- **Task details**
Transcribe, without any alteration, only the lines that begin at the line containing "X004991Y002638D02*" and run to the last line below.

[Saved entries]
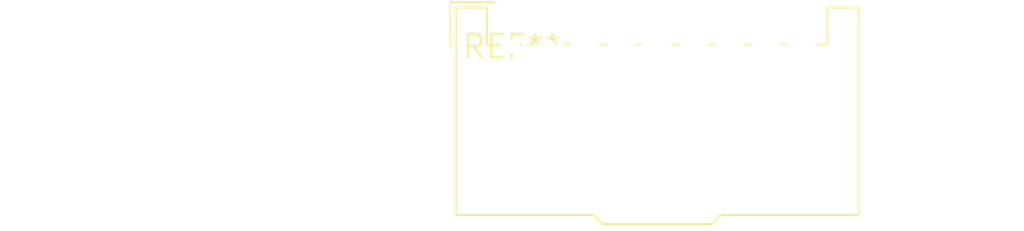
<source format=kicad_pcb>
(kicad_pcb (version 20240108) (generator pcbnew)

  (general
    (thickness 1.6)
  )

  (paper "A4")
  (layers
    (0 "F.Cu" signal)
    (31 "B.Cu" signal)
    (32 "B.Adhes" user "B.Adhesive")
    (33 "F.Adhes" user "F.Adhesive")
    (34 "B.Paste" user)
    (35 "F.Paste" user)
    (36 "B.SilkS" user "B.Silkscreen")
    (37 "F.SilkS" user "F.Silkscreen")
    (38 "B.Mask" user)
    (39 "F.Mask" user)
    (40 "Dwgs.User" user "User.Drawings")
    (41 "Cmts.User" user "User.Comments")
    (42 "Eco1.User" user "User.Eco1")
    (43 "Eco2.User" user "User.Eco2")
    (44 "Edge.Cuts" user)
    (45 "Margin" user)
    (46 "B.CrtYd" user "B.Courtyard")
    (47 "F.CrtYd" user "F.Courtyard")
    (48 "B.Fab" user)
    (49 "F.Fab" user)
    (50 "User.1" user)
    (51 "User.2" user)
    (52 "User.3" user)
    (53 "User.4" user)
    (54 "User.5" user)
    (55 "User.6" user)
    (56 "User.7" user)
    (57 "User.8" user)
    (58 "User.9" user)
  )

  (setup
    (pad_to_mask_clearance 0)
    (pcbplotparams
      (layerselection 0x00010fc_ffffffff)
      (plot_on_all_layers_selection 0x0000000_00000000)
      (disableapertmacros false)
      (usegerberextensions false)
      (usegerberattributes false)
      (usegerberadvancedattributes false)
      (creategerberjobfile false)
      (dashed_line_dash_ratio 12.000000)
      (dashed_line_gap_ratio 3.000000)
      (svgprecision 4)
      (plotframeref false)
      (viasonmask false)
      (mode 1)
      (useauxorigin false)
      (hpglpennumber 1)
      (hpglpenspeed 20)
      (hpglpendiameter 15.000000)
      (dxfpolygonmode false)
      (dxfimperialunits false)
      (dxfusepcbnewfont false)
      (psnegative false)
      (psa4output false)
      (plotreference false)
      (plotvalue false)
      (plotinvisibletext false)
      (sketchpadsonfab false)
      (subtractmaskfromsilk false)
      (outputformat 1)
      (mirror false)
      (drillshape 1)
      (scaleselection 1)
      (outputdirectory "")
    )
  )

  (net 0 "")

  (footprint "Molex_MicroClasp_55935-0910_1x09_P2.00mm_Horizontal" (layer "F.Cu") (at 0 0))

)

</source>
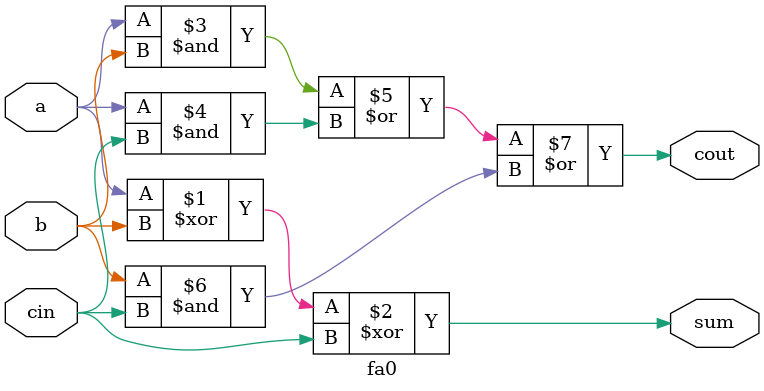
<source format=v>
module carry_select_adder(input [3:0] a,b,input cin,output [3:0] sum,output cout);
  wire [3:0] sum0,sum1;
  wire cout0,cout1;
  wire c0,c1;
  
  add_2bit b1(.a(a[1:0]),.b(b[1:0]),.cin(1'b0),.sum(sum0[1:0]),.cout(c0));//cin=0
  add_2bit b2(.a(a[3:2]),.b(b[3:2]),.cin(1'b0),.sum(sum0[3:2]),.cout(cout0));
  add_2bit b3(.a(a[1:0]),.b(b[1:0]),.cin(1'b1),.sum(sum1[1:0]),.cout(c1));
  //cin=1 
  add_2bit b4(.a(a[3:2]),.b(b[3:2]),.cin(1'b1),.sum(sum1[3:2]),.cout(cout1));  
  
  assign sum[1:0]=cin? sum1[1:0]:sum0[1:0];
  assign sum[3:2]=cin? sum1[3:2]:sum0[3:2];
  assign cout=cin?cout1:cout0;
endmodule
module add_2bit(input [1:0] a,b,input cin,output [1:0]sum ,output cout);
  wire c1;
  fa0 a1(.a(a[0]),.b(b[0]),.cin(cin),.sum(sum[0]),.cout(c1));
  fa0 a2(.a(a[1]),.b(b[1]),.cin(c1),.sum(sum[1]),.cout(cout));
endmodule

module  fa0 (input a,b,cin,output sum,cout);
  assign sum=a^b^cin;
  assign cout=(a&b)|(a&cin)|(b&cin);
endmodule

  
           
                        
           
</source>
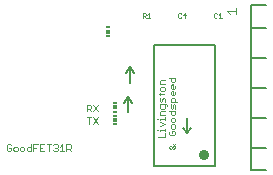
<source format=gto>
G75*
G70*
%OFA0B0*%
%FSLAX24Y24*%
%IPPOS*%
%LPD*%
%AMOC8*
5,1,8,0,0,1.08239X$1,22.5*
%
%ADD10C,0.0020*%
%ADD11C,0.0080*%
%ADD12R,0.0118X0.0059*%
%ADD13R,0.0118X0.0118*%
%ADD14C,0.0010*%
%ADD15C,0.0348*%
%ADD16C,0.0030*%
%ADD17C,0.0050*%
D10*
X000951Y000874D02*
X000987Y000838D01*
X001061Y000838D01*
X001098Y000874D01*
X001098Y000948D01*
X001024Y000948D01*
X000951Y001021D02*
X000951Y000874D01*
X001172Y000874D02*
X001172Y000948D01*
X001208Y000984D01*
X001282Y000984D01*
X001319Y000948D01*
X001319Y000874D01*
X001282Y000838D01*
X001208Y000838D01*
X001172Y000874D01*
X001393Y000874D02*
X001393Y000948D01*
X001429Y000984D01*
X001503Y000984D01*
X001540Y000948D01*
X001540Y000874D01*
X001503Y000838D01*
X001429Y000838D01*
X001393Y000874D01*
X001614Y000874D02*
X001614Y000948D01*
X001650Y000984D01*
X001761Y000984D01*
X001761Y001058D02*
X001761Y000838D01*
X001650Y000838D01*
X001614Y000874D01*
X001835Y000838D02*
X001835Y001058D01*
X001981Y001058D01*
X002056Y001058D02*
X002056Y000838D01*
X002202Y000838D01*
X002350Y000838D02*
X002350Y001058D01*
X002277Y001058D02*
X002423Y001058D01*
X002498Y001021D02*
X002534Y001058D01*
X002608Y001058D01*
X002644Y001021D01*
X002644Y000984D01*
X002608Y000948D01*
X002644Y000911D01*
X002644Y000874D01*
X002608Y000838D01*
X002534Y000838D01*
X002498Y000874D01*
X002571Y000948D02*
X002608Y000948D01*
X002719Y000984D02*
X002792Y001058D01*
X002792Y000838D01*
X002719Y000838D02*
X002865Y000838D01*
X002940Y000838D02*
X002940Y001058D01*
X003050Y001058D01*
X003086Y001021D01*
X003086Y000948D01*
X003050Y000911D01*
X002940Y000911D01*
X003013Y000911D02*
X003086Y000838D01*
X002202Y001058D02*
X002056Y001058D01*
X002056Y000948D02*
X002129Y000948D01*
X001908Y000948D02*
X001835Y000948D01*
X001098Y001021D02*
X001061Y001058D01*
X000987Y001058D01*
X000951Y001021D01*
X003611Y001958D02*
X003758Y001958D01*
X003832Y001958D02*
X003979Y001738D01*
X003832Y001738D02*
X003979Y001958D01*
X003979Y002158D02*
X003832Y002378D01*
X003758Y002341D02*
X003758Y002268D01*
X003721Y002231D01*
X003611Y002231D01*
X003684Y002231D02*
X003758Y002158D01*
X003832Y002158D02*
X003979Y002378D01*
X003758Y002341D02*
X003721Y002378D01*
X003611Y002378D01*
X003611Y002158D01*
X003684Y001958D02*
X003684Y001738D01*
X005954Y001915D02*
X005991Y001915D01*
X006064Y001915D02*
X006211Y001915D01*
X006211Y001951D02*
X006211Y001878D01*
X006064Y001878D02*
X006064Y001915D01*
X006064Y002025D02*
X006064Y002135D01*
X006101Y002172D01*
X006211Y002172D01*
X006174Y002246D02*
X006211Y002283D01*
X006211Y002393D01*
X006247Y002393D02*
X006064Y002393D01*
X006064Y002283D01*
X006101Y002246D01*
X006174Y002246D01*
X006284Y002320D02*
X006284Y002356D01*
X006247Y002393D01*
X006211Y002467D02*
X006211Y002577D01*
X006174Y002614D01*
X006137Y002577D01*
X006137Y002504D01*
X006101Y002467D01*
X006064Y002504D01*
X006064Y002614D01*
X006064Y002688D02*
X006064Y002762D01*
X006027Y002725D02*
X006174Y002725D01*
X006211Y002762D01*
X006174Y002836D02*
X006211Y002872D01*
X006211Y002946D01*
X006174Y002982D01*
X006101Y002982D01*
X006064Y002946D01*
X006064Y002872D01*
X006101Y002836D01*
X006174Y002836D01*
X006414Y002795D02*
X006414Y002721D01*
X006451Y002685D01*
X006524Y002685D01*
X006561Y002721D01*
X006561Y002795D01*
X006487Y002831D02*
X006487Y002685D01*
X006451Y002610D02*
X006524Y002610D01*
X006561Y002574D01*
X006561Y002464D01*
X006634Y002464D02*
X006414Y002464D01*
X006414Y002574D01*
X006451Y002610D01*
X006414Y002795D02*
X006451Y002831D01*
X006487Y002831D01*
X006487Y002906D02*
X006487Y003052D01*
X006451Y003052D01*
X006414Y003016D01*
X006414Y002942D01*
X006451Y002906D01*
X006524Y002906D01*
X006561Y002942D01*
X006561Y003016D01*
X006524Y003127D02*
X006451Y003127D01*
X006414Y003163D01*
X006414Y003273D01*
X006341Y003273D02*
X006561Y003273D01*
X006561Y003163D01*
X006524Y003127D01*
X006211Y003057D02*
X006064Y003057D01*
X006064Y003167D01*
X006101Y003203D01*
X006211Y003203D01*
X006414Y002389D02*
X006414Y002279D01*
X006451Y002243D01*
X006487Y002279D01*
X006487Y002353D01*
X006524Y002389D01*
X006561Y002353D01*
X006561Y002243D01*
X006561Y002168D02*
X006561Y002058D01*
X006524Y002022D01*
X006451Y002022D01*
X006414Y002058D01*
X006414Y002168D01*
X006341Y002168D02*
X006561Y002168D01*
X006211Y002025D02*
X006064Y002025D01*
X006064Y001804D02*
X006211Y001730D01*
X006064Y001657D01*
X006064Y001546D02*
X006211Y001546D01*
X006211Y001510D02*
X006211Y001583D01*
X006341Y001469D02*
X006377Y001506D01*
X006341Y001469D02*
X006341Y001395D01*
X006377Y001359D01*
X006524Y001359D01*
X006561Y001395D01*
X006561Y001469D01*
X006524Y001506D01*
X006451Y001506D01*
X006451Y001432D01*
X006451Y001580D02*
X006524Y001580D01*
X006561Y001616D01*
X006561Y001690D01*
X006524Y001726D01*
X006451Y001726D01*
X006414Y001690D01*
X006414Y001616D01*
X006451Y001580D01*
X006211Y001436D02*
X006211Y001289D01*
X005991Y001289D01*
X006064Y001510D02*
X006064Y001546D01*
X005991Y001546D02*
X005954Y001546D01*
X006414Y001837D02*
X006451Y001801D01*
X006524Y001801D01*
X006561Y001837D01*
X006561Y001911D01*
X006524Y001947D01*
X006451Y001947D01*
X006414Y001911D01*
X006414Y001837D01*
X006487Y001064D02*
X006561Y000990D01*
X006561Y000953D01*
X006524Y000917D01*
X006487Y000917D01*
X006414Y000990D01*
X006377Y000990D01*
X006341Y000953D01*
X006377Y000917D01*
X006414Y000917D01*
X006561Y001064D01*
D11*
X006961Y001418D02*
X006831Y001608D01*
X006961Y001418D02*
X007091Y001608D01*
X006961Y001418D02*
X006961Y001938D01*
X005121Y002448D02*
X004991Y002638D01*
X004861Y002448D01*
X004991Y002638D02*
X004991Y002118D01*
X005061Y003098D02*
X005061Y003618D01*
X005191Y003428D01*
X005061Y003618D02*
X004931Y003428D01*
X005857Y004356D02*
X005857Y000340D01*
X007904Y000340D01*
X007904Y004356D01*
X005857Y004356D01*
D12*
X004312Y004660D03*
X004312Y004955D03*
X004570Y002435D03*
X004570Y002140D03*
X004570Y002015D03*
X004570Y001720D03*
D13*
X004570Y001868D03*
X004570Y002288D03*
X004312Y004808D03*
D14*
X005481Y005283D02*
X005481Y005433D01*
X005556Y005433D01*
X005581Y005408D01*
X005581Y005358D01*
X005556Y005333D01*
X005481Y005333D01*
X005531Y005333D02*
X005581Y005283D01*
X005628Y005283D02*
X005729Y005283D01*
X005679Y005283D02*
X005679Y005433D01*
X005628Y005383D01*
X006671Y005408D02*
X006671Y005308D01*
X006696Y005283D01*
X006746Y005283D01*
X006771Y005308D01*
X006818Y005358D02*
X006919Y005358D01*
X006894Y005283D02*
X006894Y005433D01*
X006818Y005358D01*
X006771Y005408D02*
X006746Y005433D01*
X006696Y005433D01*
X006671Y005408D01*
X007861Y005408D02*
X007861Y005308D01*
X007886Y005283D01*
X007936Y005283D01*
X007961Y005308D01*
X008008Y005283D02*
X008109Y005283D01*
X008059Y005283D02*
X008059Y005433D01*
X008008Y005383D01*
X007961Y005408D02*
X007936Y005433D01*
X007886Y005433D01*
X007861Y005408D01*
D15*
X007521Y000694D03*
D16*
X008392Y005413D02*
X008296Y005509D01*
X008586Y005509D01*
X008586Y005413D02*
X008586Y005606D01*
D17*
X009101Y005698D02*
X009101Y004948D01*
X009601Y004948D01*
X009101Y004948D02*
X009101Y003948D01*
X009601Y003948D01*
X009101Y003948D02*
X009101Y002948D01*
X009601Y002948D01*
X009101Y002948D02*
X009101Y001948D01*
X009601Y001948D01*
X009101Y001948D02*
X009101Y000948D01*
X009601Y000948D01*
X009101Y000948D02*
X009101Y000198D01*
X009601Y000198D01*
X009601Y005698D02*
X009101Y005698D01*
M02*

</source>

- **Response to this task**
X004991Y002638D02*
X004991Y002118D01*
X005061Y003098D02*
X005061Y003618D01*
X005191Y003428D01*
X005061Y003618D02*
X004931Y003428D01*
X005857Y004356D02*
X005857Y000340D01*
X007904Y000340D01*
X007904Y004356D01*
X005857Y004356D01*
D12*
X004312Y004660D03*
X004312Y004955D03*
X004570Y002435D03*
X004570Y002140D03*
X004570Y002015D03*
X004570Y001720D03*
D13*
X004570Y001868D03*
X004570Y002288D03*
X004312Y004808D03*
D14*
X005481Y005283D02*
X005481Y005433D01*
X005556Y005433D01*
X005581Y005408D01*
X005581Y005358D01*
X005556Y005333D01*
X005481Y005333D01*
X005531Y005333D02*
X005581Y005283D01*
X005628Y005283D02*
X005729Y005283D01*
X005679Y005283D02*
X005679Y005433D01*
X005628Y005383D01*
X006671Y005408D02*
X006671Y005308D01*
X006696Y005283D01*
X006746Y005283D01*
X006771Y005308D01*
X006818Y005358D02*
X006919Y005358D01*
X006894Y005283D02*
X006894Y005433D01*
X006818Y005358D01*
X006771Y005408D02*
X006746Y005433D01*
X006696Y005433D01*
X006671Y005408D01*
X007861Y005408D02*
X007861Y005308D01*
X007886Y005283D01*
X007936Y005283D01*
X007961Y005308D01*
X008008Y005283D02*
X008109Y005283D01*
X008059Y005283D02*
X008059Y005433D01*
X008008Y005383D01*
X007961Y005408D02*
X007936Y005433D01*
X007886Y005433D01*
X007861Y005408D01*
D15*
X007521Y000694D03*
D16*
X008392Y005413D02*
X008296Y005509D01*
X008586Y005509D01*
X008586Y005413D02*
X008586Y005606D01*
D17*
X009101Y005698D02*
X009101Y004948D01*
X009601Y004948D01*
X009101Y004948D02*
X009101Y003948D01*
X009601Y003948D01*
X009101Y003948D02*
X009101Y002948D01*
X009601Y002948D01*
X009101Y002948D02*
X009101Y001948D01*
X009601Y001948D01*
X009101Y001948D02*
X009101Y000948D01*
X009601Y000948D01*
X009101Y000948D02*
X009101Y000198D01*
X009601Y000198D01*
X009601Y005698D02*
X009101Y005698D01*
M02*

</source>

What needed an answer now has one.